## [SUPPLIED ENTRIES]
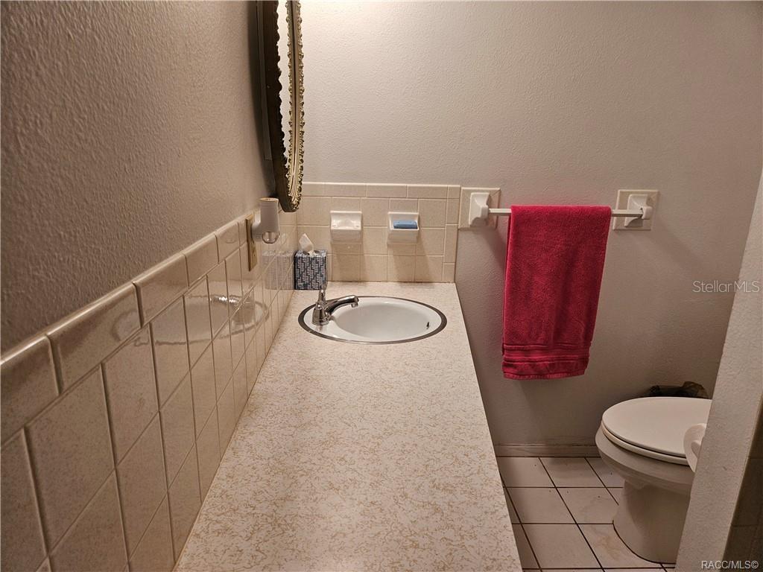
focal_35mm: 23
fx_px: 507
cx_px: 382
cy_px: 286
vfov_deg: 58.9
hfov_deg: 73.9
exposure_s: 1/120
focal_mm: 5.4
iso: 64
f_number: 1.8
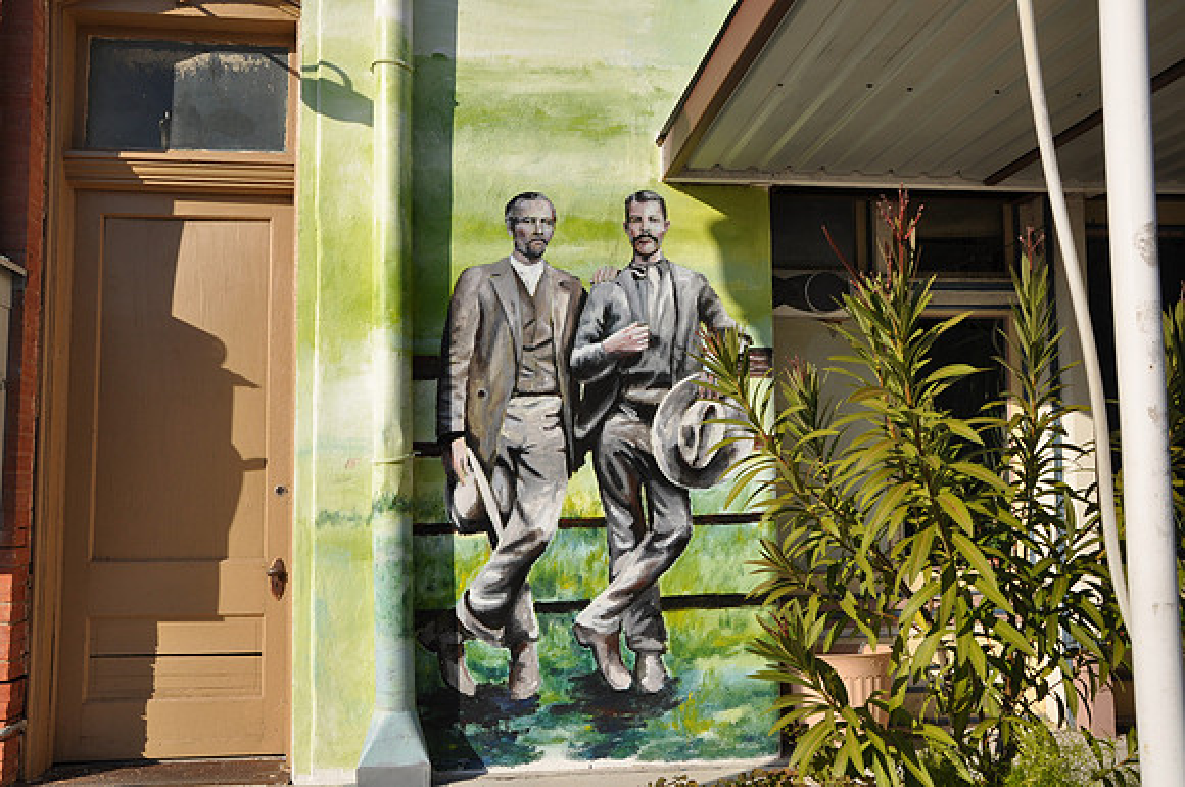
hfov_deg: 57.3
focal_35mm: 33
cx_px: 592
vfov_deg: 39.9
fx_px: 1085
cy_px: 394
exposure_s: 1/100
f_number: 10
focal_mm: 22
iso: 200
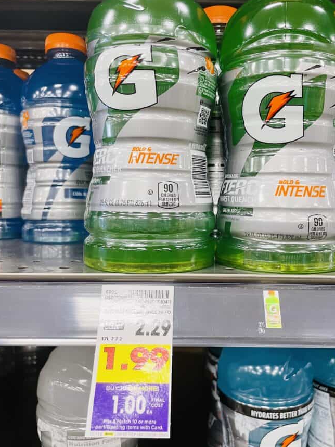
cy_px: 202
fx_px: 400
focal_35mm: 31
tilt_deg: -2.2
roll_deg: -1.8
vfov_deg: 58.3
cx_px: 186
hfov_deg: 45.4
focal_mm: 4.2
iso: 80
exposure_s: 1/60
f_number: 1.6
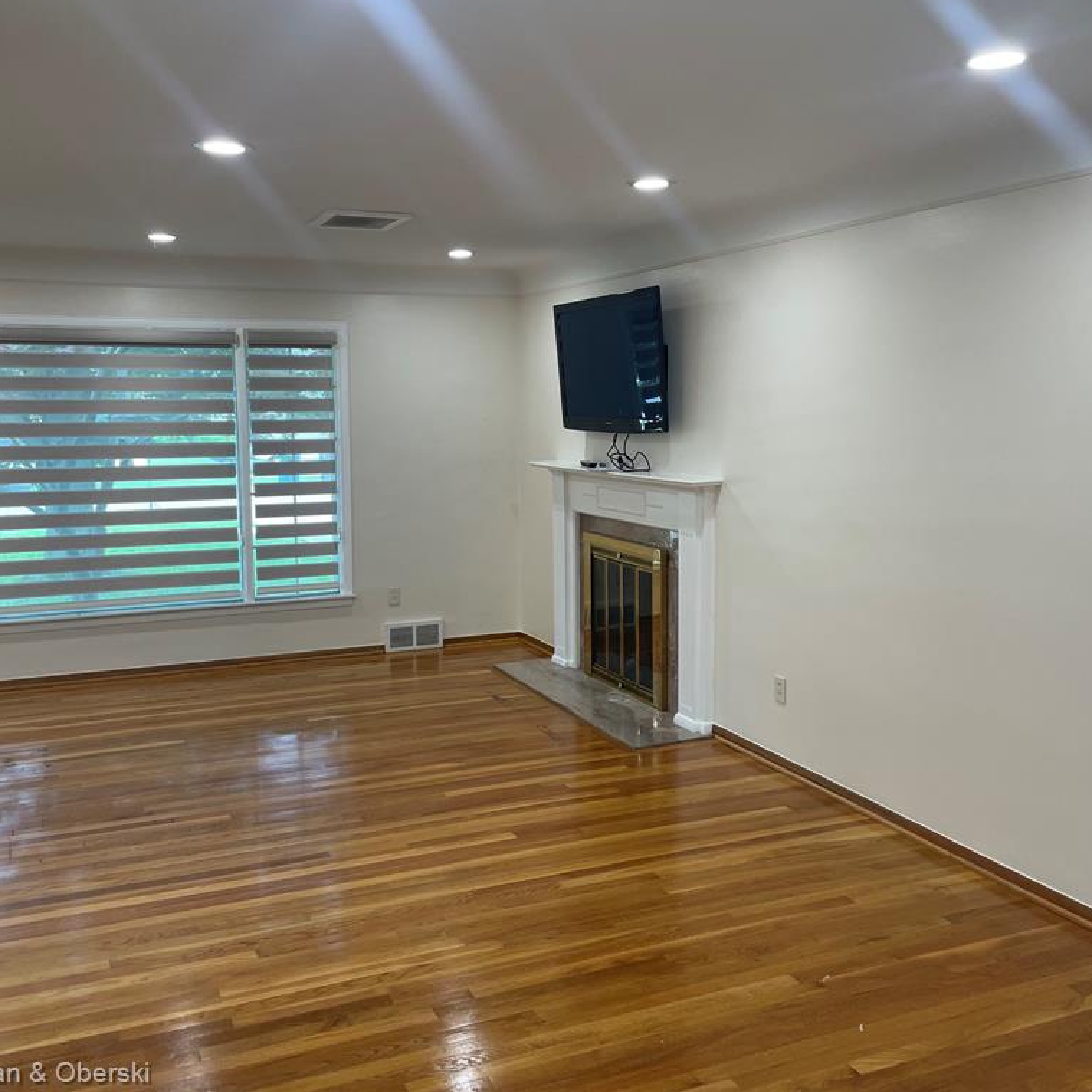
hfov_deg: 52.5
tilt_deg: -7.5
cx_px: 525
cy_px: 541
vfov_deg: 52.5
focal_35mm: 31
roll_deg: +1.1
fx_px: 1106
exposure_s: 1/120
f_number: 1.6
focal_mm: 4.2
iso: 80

---

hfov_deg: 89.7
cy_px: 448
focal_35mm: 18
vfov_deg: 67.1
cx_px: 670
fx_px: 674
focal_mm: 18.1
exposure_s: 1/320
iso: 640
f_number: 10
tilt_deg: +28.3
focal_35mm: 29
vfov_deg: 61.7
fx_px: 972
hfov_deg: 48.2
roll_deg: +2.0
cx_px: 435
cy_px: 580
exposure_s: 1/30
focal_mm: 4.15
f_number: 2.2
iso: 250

## [PROBLEM]
When you reach the line with "hfov_deg: 73.9" in the records above, begin repeating the lines exactly, and stop after the line with "hfov_deg: 45.4". Skip all pictures.

## [RESPONSE FOR THIS EXERCISE]
hfov_deg: 73.9
exposure_s: 1/120
focal_mm: 5.4
iso: 64
f_number: 1.8
hfov_deg: 57.3
focal_35mm: 33
cx_px: 592
vfov_deg: 39.9
fx_px: 1085
cy_px: 394
exposure_s: 1/100
f_number: 10
focal_mm: 22
iso: 200
cy_px: 202
fx_px: 400
focal_35mm: 31
tilt_deg: -2.2
roll_deg: -1.8
vfov_deg: 58.3
cx_px: 186
hfov_deg: 45.4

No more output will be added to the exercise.